[Tasks and exercises]
a. Retype the passage of the ocfl-java S3 discussion that starts with "It would be" and goes on through "you seeing exactly?".
b. Continue the ocfl-java S3 compatibility discussion from its last comment onward.

[Page excerpt]
════════════════

Closed awoods closed 3 years ago

awoods commented 3 years ago

It would be great to be able to use ocfl-java to connect with other, non-AWS services that expose an S3 API.

pwinckles commented 3 years ago

@awoods It does. We use it locally against a local S3 implementation. What problem are you seeing exactly?

awoods commented 3 years ago

This issue was speculative. Can you point to the configuration item we should be setting?

pwinckles commented 3 years ago

It's not a configuration in ocfl-java. It's how you configure the S3 client. You'll want to configure it exactly like you would when you access your S3 normally. I can't say what that is exactly for your implementation. For example, for ours, we must use path-style access, which is not default, but that may or may not be the case for you.

════════════════

(Saved entries)

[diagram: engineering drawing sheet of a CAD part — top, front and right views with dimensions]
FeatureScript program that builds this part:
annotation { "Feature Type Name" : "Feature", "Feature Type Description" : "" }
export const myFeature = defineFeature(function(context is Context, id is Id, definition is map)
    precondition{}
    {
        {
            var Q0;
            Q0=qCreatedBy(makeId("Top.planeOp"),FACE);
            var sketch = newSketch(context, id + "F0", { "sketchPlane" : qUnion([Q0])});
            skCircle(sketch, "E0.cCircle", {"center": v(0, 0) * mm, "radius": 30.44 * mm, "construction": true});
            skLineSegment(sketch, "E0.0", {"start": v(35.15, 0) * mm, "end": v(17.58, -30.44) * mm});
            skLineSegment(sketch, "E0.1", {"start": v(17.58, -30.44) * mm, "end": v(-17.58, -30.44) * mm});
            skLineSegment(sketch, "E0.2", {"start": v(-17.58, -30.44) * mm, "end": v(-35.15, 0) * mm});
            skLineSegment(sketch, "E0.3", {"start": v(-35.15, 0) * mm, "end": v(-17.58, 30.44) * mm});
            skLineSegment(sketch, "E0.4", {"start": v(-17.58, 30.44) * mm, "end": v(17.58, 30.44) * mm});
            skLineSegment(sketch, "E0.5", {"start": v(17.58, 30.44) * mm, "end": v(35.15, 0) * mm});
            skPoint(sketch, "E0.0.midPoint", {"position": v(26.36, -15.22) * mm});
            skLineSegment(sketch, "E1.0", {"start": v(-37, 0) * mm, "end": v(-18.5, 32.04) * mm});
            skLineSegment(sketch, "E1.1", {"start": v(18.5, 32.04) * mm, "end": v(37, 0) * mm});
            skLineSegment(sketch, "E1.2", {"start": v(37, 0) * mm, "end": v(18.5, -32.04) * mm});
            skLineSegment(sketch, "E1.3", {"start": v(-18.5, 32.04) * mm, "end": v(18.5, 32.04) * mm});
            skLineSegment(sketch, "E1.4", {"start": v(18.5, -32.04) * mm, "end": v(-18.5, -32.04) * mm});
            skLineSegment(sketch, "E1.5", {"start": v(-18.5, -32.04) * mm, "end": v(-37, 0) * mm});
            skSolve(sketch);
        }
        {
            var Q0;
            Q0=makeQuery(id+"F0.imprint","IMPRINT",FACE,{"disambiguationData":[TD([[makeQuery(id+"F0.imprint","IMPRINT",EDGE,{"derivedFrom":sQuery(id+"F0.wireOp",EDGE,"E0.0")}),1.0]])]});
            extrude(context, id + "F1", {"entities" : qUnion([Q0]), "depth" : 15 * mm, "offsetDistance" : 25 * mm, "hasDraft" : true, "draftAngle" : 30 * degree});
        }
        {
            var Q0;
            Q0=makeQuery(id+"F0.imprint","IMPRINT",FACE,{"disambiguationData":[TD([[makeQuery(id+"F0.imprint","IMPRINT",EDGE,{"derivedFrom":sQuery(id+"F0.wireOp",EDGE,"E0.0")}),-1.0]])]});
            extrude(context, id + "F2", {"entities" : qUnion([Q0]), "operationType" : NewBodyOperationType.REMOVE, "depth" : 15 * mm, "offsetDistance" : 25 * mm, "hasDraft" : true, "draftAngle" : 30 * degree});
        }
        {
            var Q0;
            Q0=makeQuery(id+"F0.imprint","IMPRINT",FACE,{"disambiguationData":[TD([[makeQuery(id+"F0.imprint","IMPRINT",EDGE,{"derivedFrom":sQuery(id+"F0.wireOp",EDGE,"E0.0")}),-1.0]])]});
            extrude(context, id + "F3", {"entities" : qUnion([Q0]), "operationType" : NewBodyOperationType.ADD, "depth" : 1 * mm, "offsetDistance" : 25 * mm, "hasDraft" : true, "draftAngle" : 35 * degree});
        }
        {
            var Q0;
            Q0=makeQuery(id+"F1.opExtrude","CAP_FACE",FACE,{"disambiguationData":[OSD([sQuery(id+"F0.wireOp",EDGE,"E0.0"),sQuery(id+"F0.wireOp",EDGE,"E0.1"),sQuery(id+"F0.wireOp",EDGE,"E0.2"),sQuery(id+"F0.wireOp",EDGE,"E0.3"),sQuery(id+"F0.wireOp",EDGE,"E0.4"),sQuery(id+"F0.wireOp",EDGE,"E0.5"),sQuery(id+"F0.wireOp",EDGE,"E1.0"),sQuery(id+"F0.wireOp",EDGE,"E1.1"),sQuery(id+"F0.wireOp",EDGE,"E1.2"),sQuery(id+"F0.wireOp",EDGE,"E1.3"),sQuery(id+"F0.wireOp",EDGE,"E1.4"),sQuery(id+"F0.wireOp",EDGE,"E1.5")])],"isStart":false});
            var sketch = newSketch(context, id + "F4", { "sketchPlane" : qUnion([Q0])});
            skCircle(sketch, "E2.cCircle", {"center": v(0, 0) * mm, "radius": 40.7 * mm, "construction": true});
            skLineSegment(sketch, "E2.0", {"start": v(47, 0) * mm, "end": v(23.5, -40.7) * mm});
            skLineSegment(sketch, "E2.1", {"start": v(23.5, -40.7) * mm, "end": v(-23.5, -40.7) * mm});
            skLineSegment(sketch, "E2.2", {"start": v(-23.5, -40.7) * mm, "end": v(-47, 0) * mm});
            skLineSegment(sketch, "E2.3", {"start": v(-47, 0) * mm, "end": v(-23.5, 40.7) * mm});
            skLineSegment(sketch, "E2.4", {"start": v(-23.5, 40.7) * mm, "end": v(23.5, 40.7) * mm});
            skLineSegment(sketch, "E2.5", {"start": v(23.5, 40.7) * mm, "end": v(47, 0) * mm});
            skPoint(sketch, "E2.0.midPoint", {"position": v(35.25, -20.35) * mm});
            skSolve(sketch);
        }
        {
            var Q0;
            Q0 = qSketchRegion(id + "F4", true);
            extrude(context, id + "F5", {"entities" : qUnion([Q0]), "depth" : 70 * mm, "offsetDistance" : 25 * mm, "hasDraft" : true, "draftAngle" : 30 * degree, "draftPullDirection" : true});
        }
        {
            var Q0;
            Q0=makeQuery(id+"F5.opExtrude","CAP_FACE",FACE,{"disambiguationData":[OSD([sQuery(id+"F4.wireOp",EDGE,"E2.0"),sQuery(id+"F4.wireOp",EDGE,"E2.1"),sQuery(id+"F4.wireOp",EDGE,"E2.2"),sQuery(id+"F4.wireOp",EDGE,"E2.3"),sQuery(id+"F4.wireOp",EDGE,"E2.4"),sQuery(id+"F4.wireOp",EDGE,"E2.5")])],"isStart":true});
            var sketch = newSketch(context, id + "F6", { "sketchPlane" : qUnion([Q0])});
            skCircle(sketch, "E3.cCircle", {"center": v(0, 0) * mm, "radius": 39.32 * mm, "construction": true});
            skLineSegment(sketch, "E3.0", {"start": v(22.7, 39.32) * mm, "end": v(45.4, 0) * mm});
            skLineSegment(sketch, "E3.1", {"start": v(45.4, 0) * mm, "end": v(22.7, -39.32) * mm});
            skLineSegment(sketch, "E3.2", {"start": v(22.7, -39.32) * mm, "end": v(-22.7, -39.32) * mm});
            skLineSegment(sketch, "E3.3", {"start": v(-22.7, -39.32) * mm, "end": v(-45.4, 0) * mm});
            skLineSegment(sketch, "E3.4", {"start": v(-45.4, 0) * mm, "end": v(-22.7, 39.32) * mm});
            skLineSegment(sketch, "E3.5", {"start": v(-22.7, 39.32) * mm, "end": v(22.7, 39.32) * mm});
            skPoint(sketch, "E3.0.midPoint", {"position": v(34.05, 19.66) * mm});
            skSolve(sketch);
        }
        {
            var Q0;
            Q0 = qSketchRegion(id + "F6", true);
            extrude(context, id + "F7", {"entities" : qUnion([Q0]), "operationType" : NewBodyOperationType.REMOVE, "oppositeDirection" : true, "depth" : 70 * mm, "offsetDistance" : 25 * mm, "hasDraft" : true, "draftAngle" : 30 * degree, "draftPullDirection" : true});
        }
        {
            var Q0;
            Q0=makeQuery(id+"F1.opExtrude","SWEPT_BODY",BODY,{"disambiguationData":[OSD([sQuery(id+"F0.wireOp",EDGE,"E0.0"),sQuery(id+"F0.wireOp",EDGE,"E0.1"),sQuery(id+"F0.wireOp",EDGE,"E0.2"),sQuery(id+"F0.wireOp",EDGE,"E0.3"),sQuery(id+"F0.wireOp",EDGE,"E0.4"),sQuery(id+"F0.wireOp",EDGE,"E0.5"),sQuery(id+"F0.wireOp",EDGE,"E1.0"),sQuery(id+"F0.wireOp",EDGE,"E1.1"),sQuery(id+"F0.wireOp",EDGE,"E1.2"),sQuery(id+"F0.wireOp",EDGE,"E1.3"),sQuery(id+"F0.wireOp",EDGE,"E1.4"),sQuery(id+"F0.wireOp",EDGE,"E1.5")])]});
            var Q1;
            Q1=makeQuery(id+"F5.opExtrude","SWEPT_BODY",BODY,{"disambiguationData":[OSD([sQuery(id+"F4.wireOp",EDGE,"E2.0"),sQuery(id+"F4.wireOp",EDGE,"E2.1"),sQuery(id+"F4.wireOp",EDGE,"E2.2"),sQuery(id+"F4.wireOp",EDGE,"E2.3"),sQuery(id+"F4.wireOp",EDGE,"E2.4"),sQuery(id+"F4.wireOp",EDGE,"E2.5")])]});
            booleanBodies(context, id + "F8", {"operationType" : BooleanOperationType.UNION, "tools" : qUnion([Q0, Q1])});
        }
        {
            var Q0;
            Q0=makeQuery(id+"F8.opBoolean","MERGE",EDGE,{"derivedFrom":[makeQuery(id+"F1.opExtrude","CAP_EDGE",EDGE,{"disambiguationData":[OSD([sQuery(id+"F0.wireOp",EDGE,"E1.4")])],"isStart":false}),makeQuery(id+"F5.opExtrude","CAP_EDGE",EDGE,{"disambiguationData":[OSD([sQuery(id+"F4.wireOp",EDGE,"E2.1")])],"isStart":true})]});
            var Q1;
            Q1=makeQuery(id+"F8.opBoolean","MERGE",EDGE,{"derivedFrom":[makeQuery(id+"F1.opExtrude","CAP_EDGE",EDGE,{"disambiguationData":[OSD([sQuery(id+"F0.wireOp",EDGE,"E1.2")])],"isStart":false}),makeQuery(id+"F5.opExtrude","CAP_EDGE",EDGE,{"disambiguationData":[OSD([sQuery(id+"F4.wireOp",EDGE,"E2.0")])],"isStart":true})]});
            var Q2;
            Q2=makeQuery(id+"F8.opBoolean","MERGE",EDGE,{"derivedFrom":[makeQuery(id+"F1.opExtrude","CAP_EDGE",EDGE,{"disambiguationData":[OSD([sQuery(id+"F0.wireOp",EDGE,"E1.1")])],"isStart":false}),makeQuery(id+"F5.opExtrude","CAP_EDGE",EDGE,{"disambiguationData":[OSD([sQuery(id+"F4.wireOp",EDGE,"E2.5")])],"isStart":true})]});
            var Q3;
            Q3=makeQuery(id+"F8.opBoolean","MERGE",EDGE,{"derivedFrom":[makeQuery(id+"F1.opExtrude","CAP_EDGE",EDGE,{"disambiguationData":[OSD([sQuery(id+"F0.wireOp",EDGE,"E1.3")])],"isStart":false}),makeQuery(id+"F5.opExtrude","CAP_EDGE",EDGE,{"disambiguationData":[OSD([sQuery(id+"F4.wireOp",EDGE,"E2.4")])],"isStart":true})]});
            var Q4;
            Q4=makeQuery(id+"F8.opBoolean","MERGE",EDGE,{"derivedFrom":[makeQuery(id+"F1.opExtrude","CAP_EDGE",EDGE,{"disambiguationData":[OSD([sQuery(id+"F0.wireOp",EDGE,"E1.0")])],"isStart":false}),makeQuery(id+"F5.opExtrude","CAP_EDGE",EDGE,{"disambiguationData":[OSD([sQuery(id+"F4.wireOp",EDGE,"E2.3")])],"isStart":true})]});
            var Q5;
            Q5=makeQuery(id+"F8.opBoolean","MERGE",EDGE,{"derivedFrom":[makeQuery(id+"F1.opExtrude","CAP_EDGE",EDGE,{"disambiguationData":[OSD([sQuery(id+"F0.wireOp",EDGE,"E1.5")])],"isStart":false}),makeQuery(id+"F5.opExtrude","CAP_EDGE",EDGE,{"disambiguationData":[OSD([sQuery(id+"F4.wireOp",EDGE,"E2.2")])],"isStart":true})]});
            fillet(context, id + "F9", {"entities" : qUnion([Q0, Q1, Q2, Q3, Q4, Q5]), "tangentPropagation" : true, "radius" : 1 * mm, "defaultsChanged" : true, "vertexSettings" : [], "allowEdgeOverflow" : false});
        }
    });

════════════════

[Written answers]
a.
It would be great to be able to use ocfl-java to connect with other, non-AWS services that expose an S3 API.

pwinckles commented 3 years ago

@awoods It does. We use it locally against a local S3 implementation. What problem are you seeing exactly?

b.
Here's an example of how it's configured in Fedora: https://github.com/fcrepo/fcrepo/blob/main/fcrepo-persistence-ocfl/src/main/java/org/fcrepo/persistence/ocfl/impl/OcflPersistenceConfig.java#L128

pwinckles commented 3 years ago

@awoods I'll keep this open until I hear that you've successfully been able to connect to your S3 storage.

awoods commented 3 years ago

Thanks, @pwinckles . I will let you know once we have made it home safely.

daveneiman commented 3 years ago

@pwinckles - Getting pretty far with the above references. In using AWS CLI tools we've been told that, since we're using a self-signed cert. over HTTPS, we need to add --no-verify-ssl. Could you advise on how to configure this with the S3Client code? The error we're getting on building the s3 client is Unable to execute HTTP request: PKIX path building failed: sun.security.provider.certpath.SunCertPathBuilderException: unable to find valid certification path to requested target

pwinckles commented 3 years ago

@daveneiman That's going to be a configuration setting on the HTTP client that the SDK uses. The SDK supports a few different options.

That said, there aren't great examples of how one might go about disabling certificate verification when using the SDK, likely because you should never do this when using AWS.

Here are a couple of configuration you could try. I have not tested them myself, so I cannot guarantee that either work.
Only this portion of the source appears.